In what sense, then, are all people equal? Since equal opportunity is a lie, does any truth remain to the profession of equality among human beings?

I was taught to believe that people are all of equal worth – not worthiness, but worth, value. Human societies, of course, have not accepted this idea but, rather, have structured themselves upon the belief that human beings are of decidedly and measurably unequal worth. Hence, even in the land of one person, one vote (when it’s not suppressed), we have always had the lessers and the greaters, the “common people” and the aristocrats. These days, we even have an educational concept, however unworthy of the name, called “value added” – added, that is, to our children! Do parents realize their children can come home from school more valuable than when they left the house? Valuable to whom, and by what measure? The answer is that they are being trained to be of more use to the masters of the world of business and commerce whose measurements for our children are being standardized. In the face of rampant standardization, constant competition, and ceaseless faulty measurements, how can we maintain that all people are of equal worth?

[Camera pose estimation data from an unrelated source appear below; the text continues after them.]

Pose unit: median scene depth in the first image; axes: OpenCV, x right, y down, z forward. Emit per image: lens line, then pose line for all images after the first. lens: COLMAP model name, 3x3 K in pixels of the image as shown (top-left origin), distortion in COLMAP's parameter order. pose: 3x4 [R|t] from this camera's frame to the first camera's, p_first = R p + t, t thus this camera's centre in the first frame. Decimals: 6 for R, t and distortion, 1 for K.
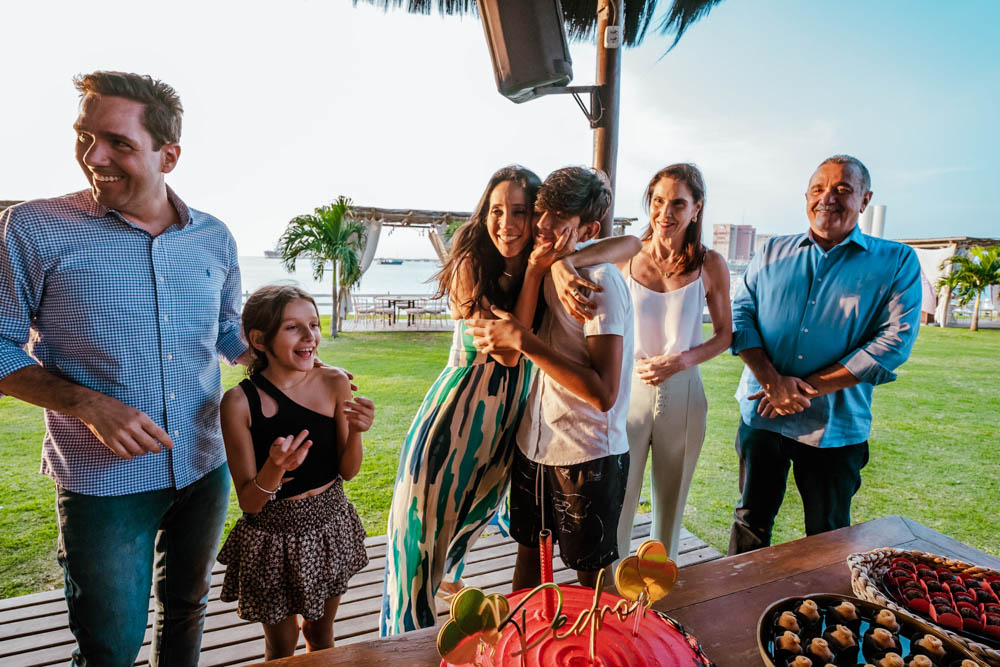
lens RADIAL K [[480.4, 0, 494.1], [0, 480.4, 327.5], [0, 0, 1]] dist [-0.045659, 0.009751]
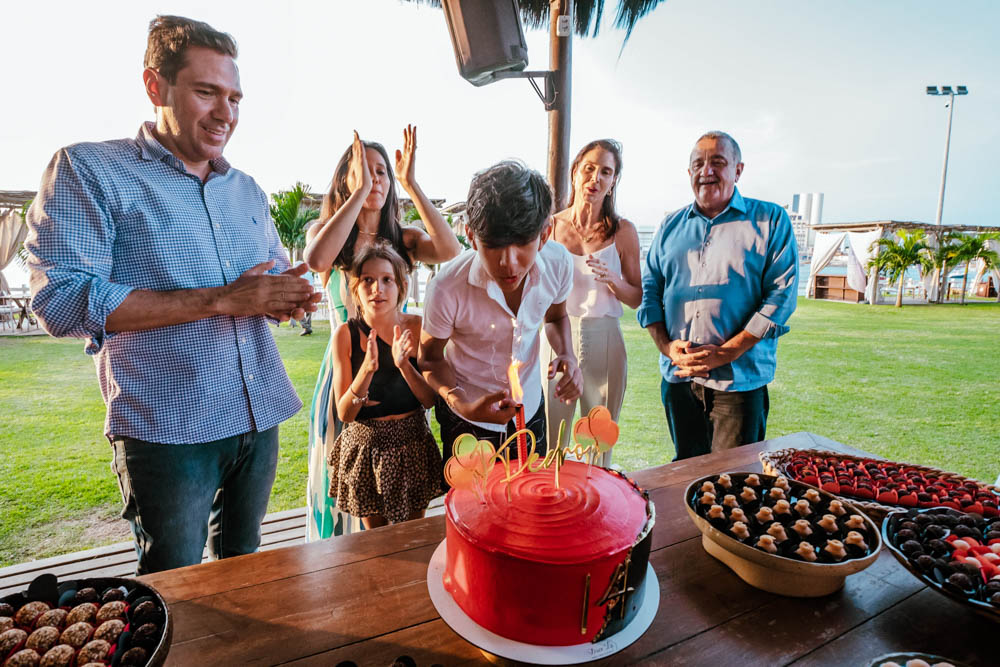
lens RADIAL K [[480.4, 0, 494.1], [0, 480.4, 327.5], [0, 0, 1]] dist [-0.045659, 0.009751]
pose [[0.996122, -0.025170, 0.084306, -0.014848], [0.023379, 0.999481, 0.022162, 0.041227], [-0.084820, -0.020105, 0.996193, -0.067303]]
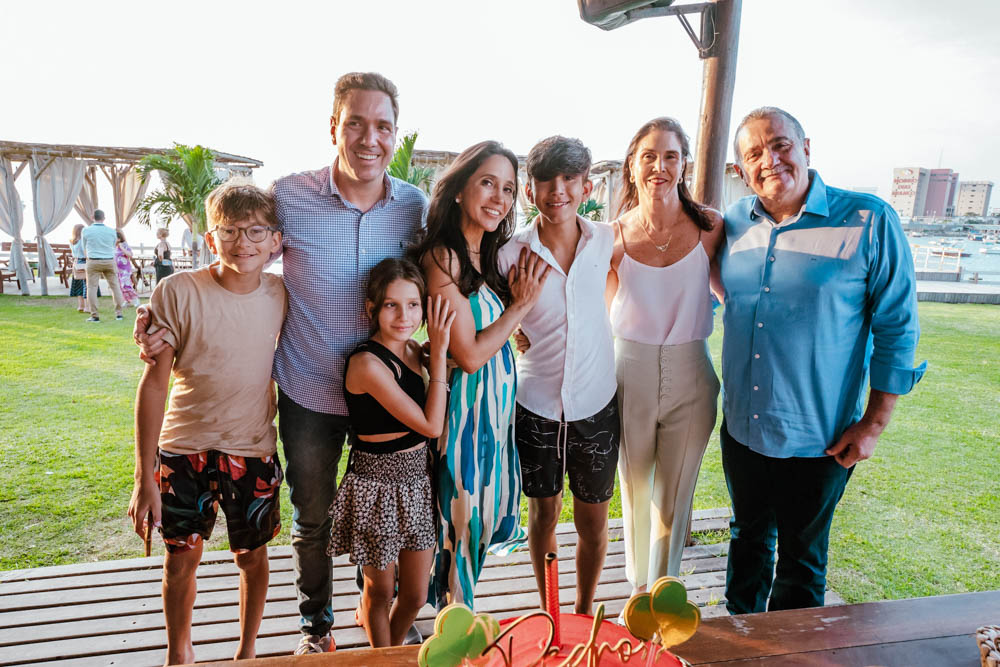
lens RADIAL K [[574.3, 0, 495.3], [0, 574.3, 328.6], [0, 0, 1]] dist [-0.004704, -0.000495]
pose [[0.985787, 0.041306, -0.162842, 0.035821], [-0.031864, 0.997679, 0.060179, -0.014786], [0.164950, -0.054135, 0.984815, -0.017713]]
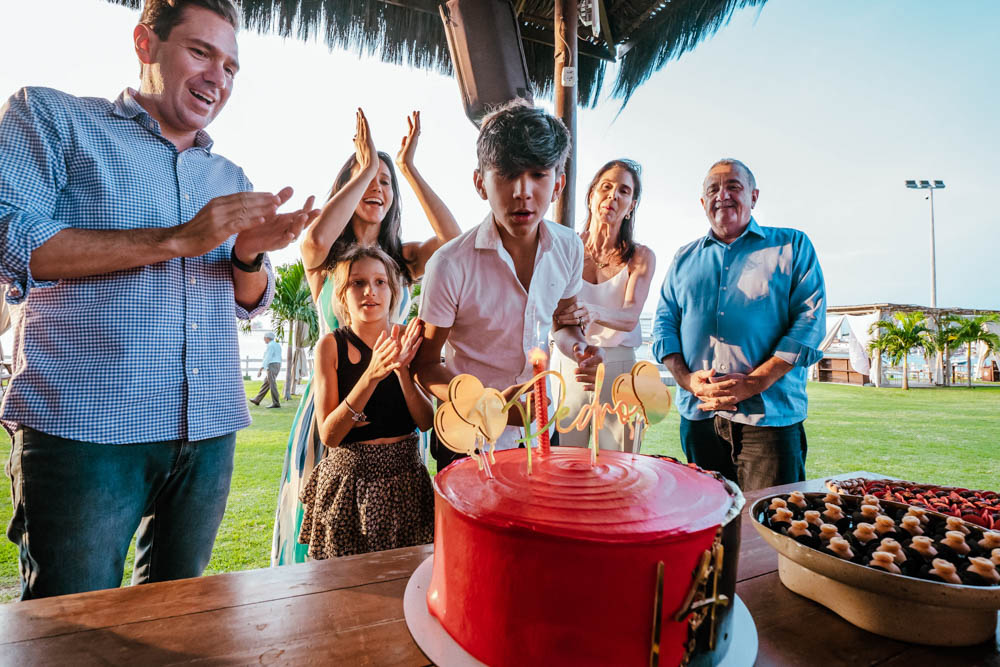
lens RADIAL K [[480.4, 0, 494.1], [0, 480.4, 327.5], [0, 0, 1]] dist [-0.045659, 0.009751]
pose [[0.996202, 0.005368, 0.086909, -0.015354], [0.008101, 0.988057, -0.153878, 0.113840], [-0.086697, 0.153998, 0.984260, 0.003843]]
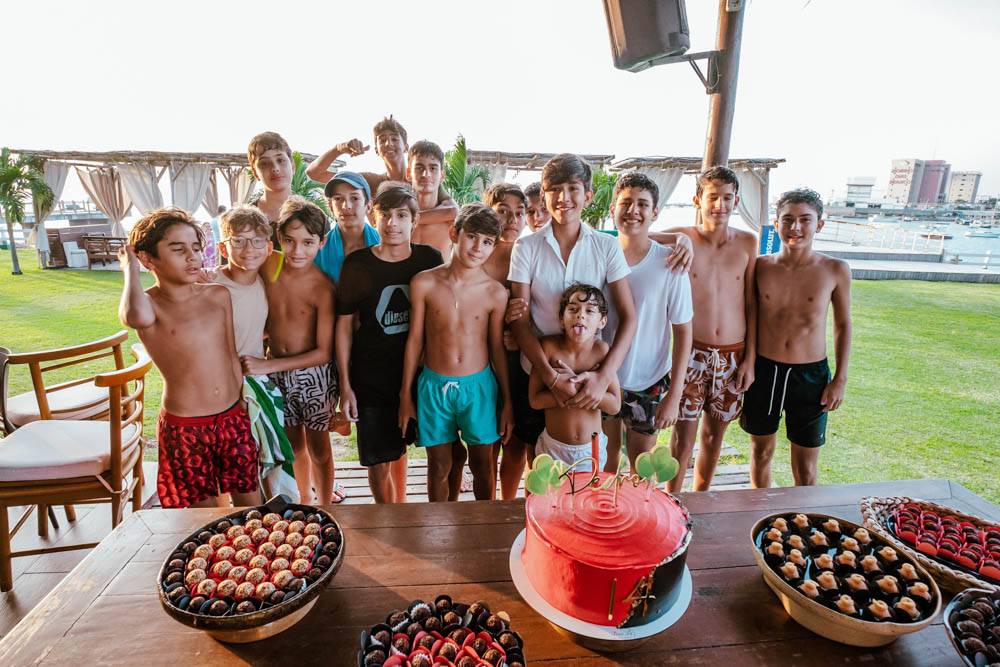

Parents already know the answer. One of their sons or daughters may be better at this or that, maybe even more successful at life overall, but none is of greater worth than another. Why not? The system of valuation is relational not competitive, and the measure is love. Which child is loved more? That question is easy to answer: the one in more immediate need of the love receives it more intensely at the time. None is truly loved more. It’s just that the need of one or the other is more pressing at the moment.

In the biblical view, human life is relational, and the truth of God is relational, also. There is no such thing as “value added” to a person. There can be growth, development, improvement, forgiveness, and even redemption, but not value added. But the biblical view goes further. According to the Bible, starting with the book of Exodus, God does not simply declare equality an ideal but deliberately takes up the cause of the very lowest of human beings: slaves. The Creator of the universe enters the stage of human history as the God of slaves, thereby turning our human notions of relative worth upside down. So, it is that “the first will be last and the last first.”

I have much more to consider on the topics of equality and justice and on their relation to each other. Is justice proportional – that is, are some entitled to more in life because of the accidents of their birth (to some sort of aristocracy) or their exploitation of their advantages (financial success)? Or should there be such a thing as equal justice? Further, is justice retributive (punishing) or restorative? What does it mean to love justice?

“. . . with liberty and justice for all.” The words sound noble and eminently fair. What do we mean by them, and what do we steadfastly not mean by them?